#### Text passage
>>

- Theatrical release poster
- Directed by: Roy Del Ruth
- Written by: Dorothy Kingsley Harry Clork
- Story by: Jack McGowan
- Based on: Very Warm for May 1939 musical by Jerome Kern Oscar Hammerstein, 2nd.
- Produced by: Jack Cummings
- Starring: George Murphy Ginny Simms
- Cinematography: Leonard Smith, A.S.C.
- Edited by: Albert Akst
- Music by: Johnny Green
- Production company: Metro-Goldwyn-Mayer
- Release date: April 13, 1944;
- Running time: 115 minutes
- Country: United States
- Language: English

= Broadway Rhythm =

1944 film by Roy Del Ruth

Broadway Rhythm is a 1944 American Technicolor musical film directed by Roy Del Ruth. The film stars George Murphy and Ginny Simms, with Charles Winniger, Gloria DeHaven, Nancy Walker, Ben Blue, Lena Horne, Eddie Anderson, Hazel Scott, Kenny Bowers, The Ross Sisters and Dean Murphy. The film prominently features Tommy Dorsey and his Orchestra. It was produced and released by Metro-Goldwyn-Mayer (MGM).

It was originally announced as Broadway Melody of 1944 to follow MGM's Broadway Melody films of 1929, 1936, 1938, and 1940. It was originally slated to star Eleanor Powell and Gene Kelly, but Louis B. Mayer and MGM loaned Kelly out to Columbia to play opposite Rita Hayworth in Cover Girl (1944). The film instead starred Murphy, who had appeared in Broadway Melody of 1938 and Broadway Melody of 1940. Mayer then replaced Powell with Simms.

<<

#### Check your understanding
**a)** Answer these questions about the Broadway Rhythm text:
(i) Who edited the film?
(ii) How long is its running time?
(iii) Who replaced Eleanor Powell in the film?
**b)** Pick up the text on the film Broadway Rhythm after its last sentence and continue writing it.

#### Input data
>>

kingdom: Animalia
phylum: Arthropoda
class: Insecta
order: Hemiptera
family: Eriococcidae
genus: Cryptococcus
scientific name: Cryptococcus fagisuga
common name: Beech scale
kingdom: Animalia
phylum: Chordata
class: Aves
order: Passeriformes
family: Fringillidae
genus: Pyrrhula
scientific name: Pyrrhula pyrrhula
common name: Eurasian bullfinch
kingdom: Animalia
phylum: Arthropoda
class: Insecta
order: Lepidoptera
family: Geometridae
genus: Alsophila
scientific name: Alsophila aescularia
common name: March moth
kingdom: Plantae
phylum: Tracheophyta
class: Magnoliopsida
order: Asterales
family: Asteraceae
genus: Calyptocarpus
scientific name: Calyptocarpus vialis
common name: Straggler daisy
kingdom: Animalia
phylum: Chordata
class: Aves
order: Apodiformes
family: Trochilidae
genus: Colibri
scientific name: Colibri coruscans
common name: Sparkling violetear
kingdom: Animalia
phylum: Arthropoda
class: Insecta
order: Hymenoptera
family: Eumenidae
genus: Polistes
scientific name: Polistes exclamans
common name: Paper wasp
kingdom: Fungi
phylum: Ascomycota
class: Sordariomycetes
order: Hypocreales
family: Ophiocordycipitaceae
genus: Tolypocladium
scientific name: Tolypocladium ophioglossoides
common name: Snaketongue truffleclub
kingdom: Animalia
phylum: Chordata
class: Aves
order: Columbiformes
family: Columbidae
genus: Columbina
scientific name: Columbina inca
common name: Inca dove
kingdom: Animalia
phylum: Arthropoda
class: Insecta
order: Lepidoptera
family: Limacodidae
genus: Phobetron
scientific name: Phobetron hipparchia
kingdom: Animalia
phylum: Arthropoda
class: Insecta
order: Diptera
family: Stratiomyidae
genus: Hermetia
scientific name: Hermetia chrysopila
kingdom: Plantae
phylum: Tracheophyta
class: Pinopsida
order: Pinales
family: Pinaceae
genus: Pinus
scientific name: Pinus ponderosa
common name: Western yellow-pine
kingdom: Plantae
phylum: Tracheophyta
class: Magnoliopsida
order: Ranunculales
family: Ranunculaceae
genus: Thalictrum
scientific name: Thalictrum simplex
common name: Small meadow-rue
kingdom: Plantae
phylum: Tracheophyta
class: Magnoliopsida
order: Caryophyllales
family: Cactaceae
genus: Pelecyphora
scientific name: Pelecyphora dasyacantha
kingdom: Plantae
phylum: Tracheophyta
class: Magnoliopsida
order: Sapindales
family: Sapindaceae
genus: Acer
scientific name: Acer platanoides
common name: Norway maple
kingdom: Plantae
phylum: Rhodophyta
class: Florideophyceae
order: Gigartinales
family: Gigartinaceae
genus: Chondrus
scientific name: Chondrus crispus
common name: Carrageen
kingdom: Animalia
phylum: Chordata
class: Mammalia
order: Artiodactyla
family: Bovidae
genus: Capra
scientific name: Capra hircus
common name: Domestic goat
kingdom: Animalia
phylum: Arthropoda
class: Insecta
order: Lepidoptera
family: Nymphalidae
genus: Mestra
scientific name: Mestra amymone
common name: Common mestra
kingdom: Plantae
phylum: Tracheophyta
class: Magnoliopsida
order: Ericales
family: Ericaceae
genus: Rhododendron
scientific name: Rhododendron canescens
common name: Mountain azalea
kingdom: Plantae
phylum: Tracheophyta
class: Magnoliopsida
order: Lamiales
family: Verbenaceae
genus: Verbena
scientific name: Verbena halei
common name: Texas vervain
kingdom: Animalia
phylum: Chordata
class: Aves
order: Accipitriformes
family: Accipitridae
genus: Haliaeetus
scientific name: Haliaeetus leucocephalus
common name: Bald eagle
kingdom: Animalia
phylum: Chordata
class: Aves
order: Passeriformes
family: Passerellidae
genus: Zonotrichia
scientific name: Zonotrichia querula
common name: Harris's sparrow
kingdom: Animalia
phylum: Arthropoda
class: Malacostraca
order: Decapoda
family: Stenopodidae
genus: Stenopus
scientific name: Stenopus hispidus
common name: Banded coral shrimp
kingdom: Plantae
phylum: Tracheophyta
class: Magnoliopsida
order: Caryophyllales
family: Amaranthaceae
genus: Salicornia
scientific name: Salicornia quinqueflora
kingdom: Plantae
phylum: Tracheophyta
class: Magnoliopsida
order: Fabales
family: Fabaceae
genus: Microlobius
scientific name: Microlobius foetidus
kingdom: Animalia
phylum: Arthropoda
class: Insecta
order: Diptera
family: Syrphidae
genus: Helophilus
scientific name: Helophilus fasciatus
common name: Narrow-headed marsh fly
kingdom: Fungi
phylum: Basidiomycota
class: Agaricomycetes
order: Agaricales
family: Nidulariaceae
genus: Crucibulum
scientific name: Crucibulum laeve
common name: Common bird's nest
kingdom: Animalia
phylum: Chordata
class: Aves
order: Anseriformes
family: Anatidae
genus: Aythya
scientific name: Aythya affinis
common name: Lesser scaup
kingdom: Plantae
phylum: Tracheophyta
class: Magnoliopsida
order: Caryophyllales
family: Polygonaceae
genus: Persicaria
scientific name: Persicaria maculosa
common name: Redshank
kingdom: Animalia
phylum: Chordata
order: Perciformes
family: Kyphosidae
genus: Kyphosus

<<

#### Answers in order
**a)**
(i) Albert Akst
(ii) 115 minutes
(iii) Ginny Simms

**b)**
==Plot==
Murphy plays a successful Broadway musical comedy producer named Johnnie Demming. He needs a star for his new show. He's smitten with the glamorous film star, Helen Hoyt (Simms), and offers the part to her, but she turns him down because she wants to be sure she's in a hit. Johnnie's father (Winninger), retired from vaudeville, wants to do his own show. He gets his daughter, Patsy (DeHaven) and also Helen. Johnnie feels betrayed by his father.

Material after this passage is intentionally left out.